Activity>
Look through the listing for the word "Limburg". Copy each line that has it.

##########

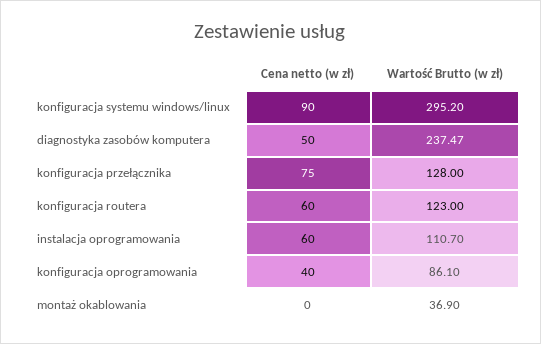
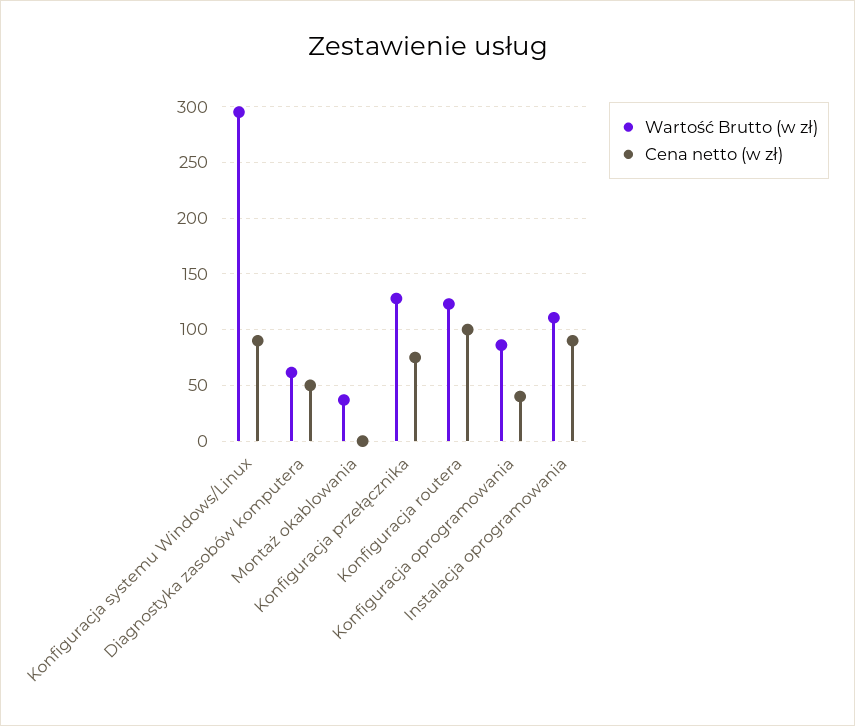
Wartość Brutto (w zł), diagnostyka zasobów komputera: 237.47 -> 60
Cena netto (w zł), konfiguracja routera: 60 -> 100
Cena netto (w zł), instalacja oprogramowania: 60 -> 90

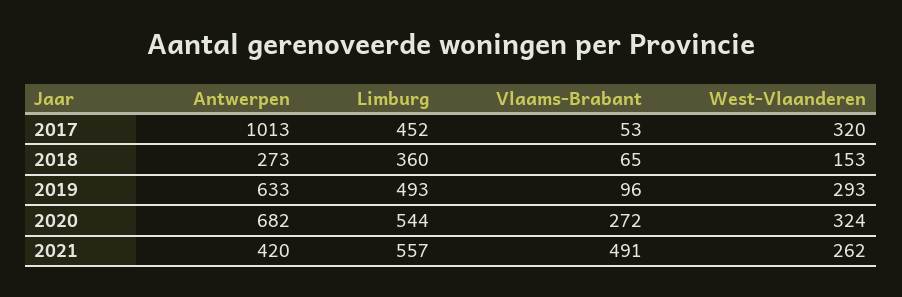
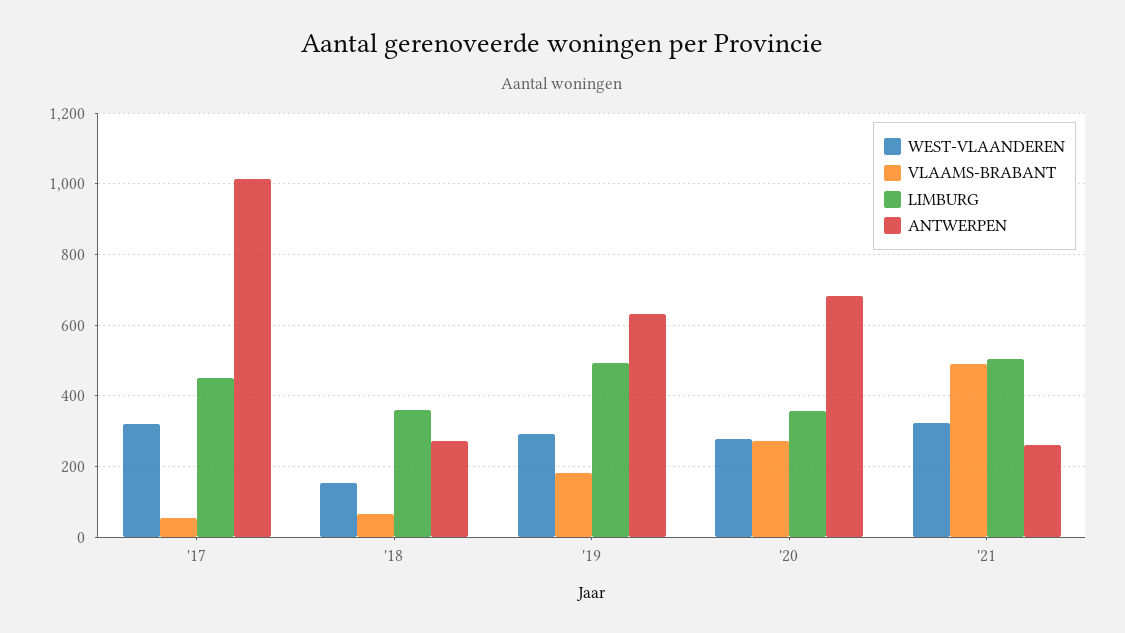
Vlaams-Brabant, 2019: 96 -> 180
Limburg, 2020: 544 -> 360
West-Vlaanderen, 2020: 324 -> 280
Antwerpen, 2021: 420 -> 260
Limburg, 2021: 557 -> 500
West-Vlaanderen, 2021: 262 -> 320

##########

Solution below>
Limburg, 2020: 544 -> 360
Limburg, 2021: 557 -> 500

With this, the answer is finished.